The Catholic Church in the United States boasts 71 million members, 2.9 million of whom are black. Representatives from that vibrant community met in Orlando in July for the National Black Catholic Congress. The series of talks, workshops and liturgical celebrations examining issues facing black Catholics has been held every five years since 1987. The event concluded with the prophet Micah’s call to “act justly, love goodness and walk humbly with your God.”

Surveys indicate that black Catholics have high degrees of involvement with their parishes.

“We have to work together to get closer to God and to get closer to each other,” says Tonya Dorsey, a speaker at the Congress and the minister of music at St. Martin de Porres in Philadelphia. “Once we treat each other with respect and dignity, people will be drawn to us.”

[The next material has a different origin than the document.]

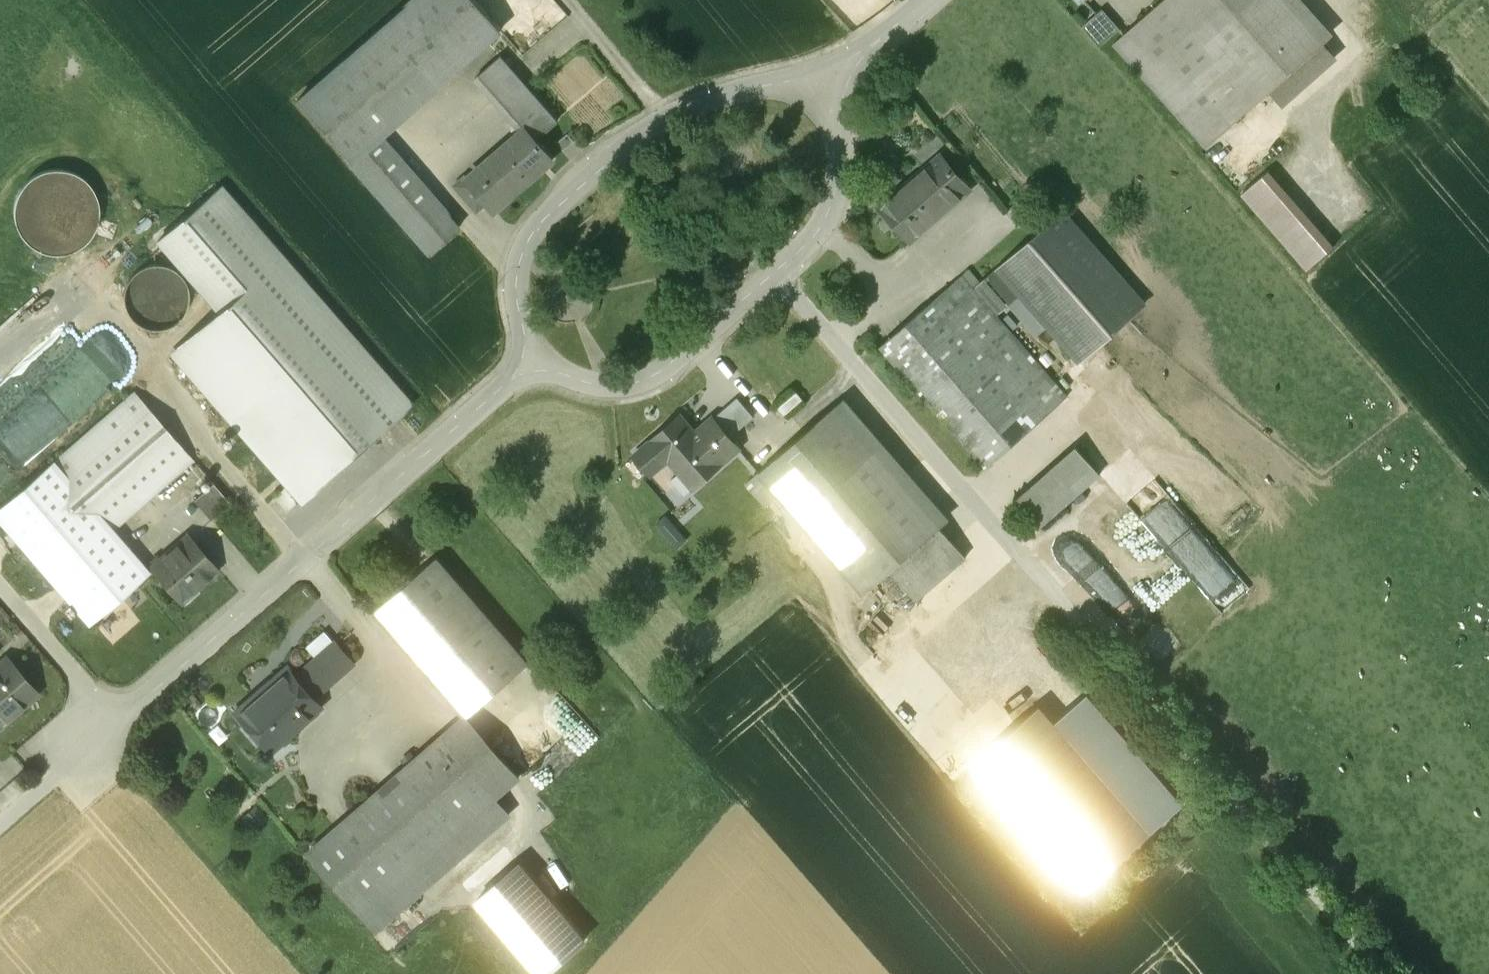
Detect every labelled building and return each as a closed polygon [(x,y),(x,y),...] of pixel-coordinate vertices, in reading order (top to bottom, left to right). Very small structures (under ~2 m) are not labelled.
[(459,227),(379,135),(502,29),(476,0),(413,0),(296,101),(428,254),(459,227)] [(1206,148),(1271,90),(1282,102),(1334,55),(1324,43),(1335,33),(1305,0),(1162,0),(1113,44),(1206,148)] [(1087,23),(1104,43),(1125,27),(1108,6),(1087,23)] [(525,127),(536,140),(557,122),(501,57),(479,75),(525,127)] [(536,140),(525,127),(468,177),(467,179),(488,203),(494,210),(553,159),(536,140)] [(911,240),(969,190),(940,156),(882,206),(911,240)] [(1335,245),(1270,170),(1244,193),(1308,267),(1335,245)] [(477,212),(488,203),(467,179),(468,177),(465,174),(453,185),(477,212)] [(303,499),(408,408),(218,190),(157,243),(218,313),(174,351),(303,499)] [(998,268),(1078,361),(1144,304),(1064,212),(998,268)] [(185,323),(184,280),(170,281),(169,266),(132,267),(133,324),(185,323)] [(1067,396),(961,275),(880,346),(985,467),(1067,396)] [(41,402),(44,406),(92,368),(65,334),(0,386),(24,416),(41,402)] [(148,571),(113,529),(193,460),(133,392),(0,507),(0,523),(87,624),(148,571)] [(0,396),(0,421),(13,411),(0,396)] [(737,397),(713,419),(729,437),(753,416),(737,397)] [(916,601),(966,558),(834,407),(759,472),(864,593),(890,571),(916,601)] [(729,437),(713,419),(694,434),(680,416),(634,456),(650,475),(668,458),(680,472),(686,467),(699,482),(738,448),(729,437)] [(1049,524),(1108,470),(1083,443),(1025,497),(1049,524)] [(214,483),(198,498),(215,517),(232,502),(214,483)] [(1071,523),(1053,543),(1092,577),(1109,557),(1071,523)] [(195,589),(217,570),(189,538),(174,551),(172,548),(150,567),(177,598),(192,585),(195,589)] [(527,664),(436,558),(375,611),(466,716),(467,716),(527,664)] [(1144,634),(1165,615),(1151,601),(1131,619),(1144,634)] [(1006,611),(1008,628),(1019,627),(1016,610),(1006,611)] [(296,677),(314,697),(353,663),(335,642),(296,677)] [(7,663),(0,669),(0,728),(37,696),(7,663)] [(314,697),(296,677),(289,669),(260,694),(257,691),(233,712),(263,746),(277,735),(282,740),(322,706),(314,697)] [(938,724),(969,763),(1018,724),(995,695),(974,711),(967,701),(938,724)] [(1054,724),(1038,706),(973,763),(1084,891),(1183,805),(1088,695),(1054,724)] [(496,796),(519,776),(467,716),(466,716),(307,854),(376,932),(512,814),(496,796)] [(519,864),(476,901),(539,973),(545,973),(585,940),(519,864)]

One “pastoral priority” that emerged from the Congress was to “dismantle racism in all forms.” That appeal followed discussion of the Black Lives Matter campaign, which prompted Auxiliary Bishop Fernand Cheri III of New Orleans to apologize to young black Catholics for abandoning the movement. “Partly, I didn’t understand it, and by the time I did understand it, it was too late,” Bishop Cheri said, responding to a frank dialogue on dissatisfaction with the church’s handling of racial issues.

Part of the solution, suggests Ms. Dorsey, involves listening more to younger voices. “We’ve got to be open to our youth....They really want to be a part of the whole life of the church.”